Crude oil prices have cratered over the past few weeks. West Texas Intermediate, the U.S. oil price benchmark, has tumbled from the low $60s earlier this year to around $20 a barrel in recent days. That's due to a combination of the COVID-19 outbreak's impact on demand and the collapse of OPEC's market support agreement with Russia. The meltdown in the oil market is putting intense pressure on the finances of American oil producers.
However, low oil prices aren't the industry's biggest problem right now. An even greater concern is that storage space is quickly filling up because of the dual shocks from surging supplies amid crashing demand. That has the potential to create even an even bigger problem for the industry in the coming weeks.
Awash with oil and no place to go
The COVID-19 outbreak has effectively shut down much of the global economy. Schools have closed while many businesses have either shut their doors or mandated that their employees work from home. Meanwhile, many countries have closed their borders and suspended international air travel. As a result, oil consumption has fallen off a cliff.
That's coming at a time when the U.S. is producing record volumes of crude oil. Meanwhile, Saudi Arabia and Russia, which had been holding back supplies for the past few years to boost prices, have reversed course and are planning to pump at max capacity.
As a result, the global oil industry is producing more oil than ever before at a time when oil demand is at its lowest level in years. It's a recipe for disaster.
The issue is that there isn't enough storage capacity to handle all the excess oil that companies are producing these days. But leading oil pipeline operators Plains All American Pipelines (PAA -1.71%) and Enterprise Products Partners (EPD -1.25%) are woking hard to get out in front of this issue. They've already sent letters to their customers asking them to prove they have buyers in place for the oil they produce so that it doesn't sit in their storage facilities, according to a report by Bloomberg. Plains All American has also reportedly taken things a step further by asking its customers to voluntarily reduce their production to help ease the capacity issues. They're taking these steps so that their storage facilities don't run out of room.
Cutting the wrong thing
Most energy companies in the U.S. have quickly responded to lower oil prices by cutting their drilling budgets. Devon Energy (DVN 0.88%), for example, has slashed spending twice this month in response to the continued plunge in oil prices. Overall, Devon has cut its budget by 45%. Occidental Petroleum (OXY -0.85%) has also reduced its spending plan twice and now plans to invest 45% less than it initially budgeted.
Those spending reductions will eventually cause their production rates to decline because they won't drill enough wells their year to offset the depletion of existing ones. In Occidental's case, it expects its 2020 output to be about 6% below its initial guidance.
However, the problem with these spending cuts is that they don't help solve the immediate need for a decrease in volumes so that they don't overwhelm the country's oil storage capacity. Companies will either need to voluntarily shut-in wells to help reduce the glut or regulators must force the industry to reduce its output. Otherwise, the sector runs the risk of pushing crude prices further into the ground as storage space fills to the brim in the coming weeks.
We've already seen that happening in some regional markets. Oil prices in Canada, for example, plunged to a record low of less than $5 a barrel, which is less than what it costs to ship it to a refinery. Meanwhile, oil in Wyoming fell to under a dollar a barrel because there's no market for that crude.

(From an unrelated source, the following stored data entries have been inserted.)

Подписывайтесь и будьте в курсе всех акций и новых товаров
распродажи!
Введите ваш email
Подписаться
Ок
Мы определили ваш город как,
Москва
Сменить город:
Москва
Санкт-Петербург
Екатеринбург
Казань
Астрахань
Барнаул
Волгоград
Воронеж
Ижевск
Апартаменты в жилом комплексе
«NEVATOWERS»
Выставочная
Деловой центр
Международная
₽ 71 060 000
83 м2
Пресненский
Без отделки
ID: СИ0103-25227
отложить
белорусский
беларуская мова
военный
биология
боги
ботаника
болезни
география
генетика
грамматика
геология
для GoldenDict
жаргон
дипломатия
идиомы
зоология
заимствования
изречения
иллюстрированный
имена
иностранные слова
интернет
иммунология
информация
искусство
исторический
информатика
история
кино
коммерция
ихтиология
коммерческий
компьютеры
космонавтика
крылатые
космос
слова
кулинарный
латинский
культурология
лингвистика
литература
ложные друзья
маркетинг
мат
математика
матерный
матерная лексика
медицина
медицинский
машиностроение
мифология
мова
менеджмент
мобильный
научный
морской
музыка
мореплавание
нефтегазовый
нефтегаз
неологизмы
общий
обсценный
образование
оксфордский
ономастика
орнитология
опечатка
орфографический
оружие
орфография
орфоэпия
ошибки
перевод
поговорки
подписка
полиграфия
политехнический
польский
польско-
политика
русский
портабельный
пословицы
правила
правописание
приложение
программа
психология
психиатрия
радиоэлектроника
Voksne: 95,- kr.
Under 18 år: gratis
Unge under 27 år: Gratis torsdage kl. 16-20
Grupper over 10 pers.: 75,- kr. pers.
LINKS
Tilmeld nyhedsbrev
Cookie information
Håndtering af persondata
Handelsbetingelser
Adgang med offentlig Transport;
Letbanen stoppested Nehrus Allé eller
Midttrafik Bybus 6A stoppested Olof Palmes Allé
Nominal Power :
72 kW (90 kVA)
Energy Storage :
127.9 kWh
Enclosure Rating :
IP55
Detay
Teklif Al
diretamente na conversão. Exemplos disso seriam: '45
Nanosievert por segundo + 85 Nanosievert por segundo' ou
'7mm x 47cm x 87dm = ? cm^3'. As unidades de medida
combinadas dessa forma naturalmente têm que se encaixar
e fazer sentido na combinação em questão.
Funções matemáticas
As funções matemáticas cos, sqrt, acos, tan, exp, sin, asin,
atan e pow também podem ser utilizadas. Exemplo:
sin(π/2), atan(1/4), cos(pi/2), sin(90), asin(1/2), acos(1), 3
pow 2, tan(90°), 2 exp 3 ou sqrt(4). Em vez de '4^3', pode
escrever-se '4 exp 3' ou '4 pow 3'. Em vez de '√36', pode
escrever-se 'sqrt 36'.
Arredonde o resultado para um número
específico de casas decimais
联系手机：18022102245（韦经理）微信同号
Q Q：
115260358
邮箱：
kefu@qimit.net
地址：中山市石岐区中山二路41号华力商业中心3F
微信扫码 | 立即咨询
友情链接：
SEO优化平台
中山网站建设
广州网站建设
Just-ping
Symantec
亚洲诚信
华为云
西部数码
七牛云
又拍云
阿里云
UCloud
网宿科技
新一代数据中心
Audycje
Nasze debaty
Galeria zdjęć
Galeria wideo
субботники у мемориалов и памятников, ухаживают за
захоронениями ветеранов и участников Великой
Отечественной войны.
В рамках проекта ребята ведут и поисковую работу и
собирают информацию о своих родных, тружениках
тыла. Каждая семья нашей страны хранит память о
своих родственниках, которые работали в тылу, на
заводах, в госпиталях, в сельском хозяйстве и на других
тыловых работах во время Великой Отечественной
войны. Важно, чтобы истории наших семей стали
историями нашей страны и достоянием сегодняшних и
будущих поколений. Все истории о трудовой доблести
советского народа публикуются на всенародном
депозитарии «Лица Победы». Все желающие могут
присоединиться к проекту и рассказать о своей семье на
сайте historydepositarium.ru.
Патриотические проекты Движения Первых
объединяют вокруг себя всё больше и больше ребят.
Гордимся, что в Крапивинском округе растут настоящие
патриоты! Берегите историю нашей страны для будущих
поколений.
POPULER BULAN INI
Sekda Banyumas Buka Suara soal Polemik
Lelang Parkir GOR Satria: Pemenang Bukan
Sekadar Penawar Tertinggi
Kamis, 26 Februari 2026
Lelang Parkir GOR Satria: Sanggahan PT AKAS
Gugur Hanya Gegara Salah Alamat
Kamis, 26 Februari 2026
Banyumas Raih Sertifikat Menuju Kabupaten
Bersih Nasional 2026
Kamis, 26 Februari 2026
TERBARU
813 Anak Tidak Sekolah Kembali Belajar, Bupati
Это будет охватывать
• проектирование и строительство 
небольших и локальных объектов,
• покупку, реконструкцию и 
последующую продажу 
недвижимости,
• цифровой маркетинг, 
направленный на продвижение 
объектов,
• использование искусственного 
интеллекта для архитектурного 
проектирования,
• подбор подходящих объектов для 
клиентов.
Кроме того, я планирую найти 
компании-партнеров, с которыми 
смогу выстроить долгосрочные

It's time to make even deeper cuts
Oil companies have quickly responded to the rapid decline in oil prices by cutting their drilling budgets so that they can operate on the cash flows produced at lower prices. However, with consumption falling off a cliff and supplies rising, that's not going to be enough. Producers in the U.S. have no choice but to shut off some of their pumps so that they don't overload the system with too much crude oil. The longer they wait to flip that switch, the lower oil prices will go, which will create an even bigger hole that will take the industry longer to climb out of once consumption starts recovering.